AOR, Adjusted Odds Ratio; BDU, Bahir Dar University; COR, Crude Odds Ratio; CI, Confidence Interval; CMHS, College of Medicine and Health Sciences; GSBV, Gangrenous Small Bowel Volvulus; GSV, Gangrenous Sigmoid Volvulus; ETB, Ethiopian birr; IO, Intestinal Obstruction; IV, Intravascular; LBO, Large Bowel Obstruction; MRN, Medical Record Number; NG, Nasogastric; PPUD, Perforated peptic ulcer disease; SBO, Small Bowel Obstruction; SD, Standard Deviation; SPSS, Statistical Package for Social Science; SSI, Surgical Site Infection; SSV, Simple Sigmoid Volvulus; TGSH, Tibebe Ghion Specialized Hospital; WHO, World Health Organization.

Data Sharing Statement

All relevant data are within the manuscript and its Supporting Information files.

Ethical Consideration

Ethical approval was obtained from the Institutional Review Board (IRB) of Bahir Dar University, College of Medicine and Health Sciences with reference number 558/2022. The IRB of Bahir Dar University allowed us to collect the data from medical records without collecting personal identifiers including name and they waived the requirement for informed consent.
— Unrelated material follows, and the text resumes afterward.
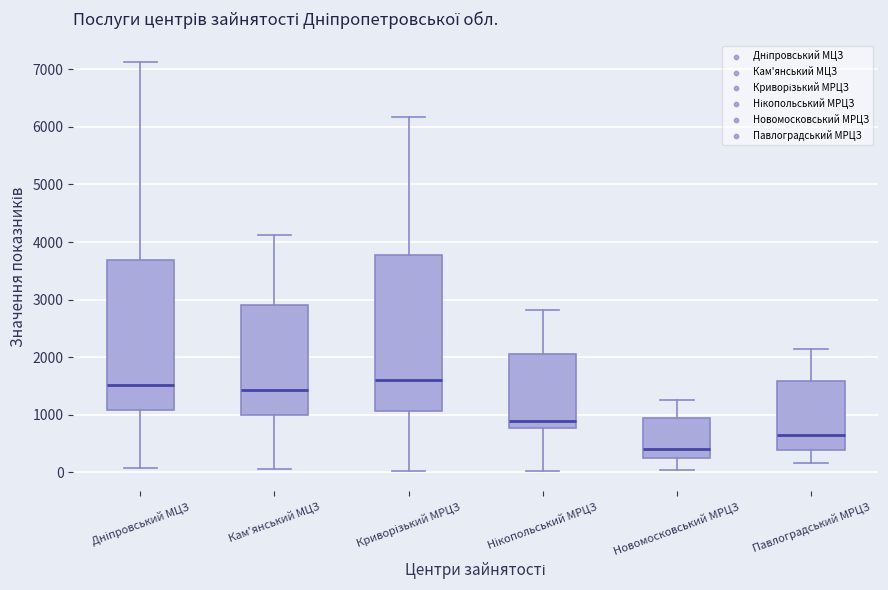

Which box's median line is the lowest?

Новомосковський МРЦЗ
The authors had no access to information that could identify individual participants after data collection. A formal letter was written by the medical director that allowed us to collect the data and conduct this study. The data was obtained using a structured questionnaire checklist filled from the medical record of the patient. The patient chart was kept secured or confidential and the personal identifiers such as name not be extracted. Data obtained in the course of study was only handled by the research team. Information was used as aggregated after analysis of whole data.

Acknowledgment

We would like to thank the staff of Tibebe Ghion Specialized Hospital for giving valuable information and permission. We want to give our special thanks to the data collectors, and supervisors. Finally, it is our pleasure to give our deepest thanks to our family for their contributions and patience throughout this study.

Author Contributions

All authors made a significant contribution to the work reported, whether that is in the conception, study design, execution, acquisition of data, analysis and interpretation, or in all these areas; took part in drafting, revising or critically reviewing the article; gave final approval of the version to be published; have agreed on the journal to which the article has been submitted; and agree to be accountable for all aspects of the work.

Disclosure

The authors declare that they have no conflicts of interest.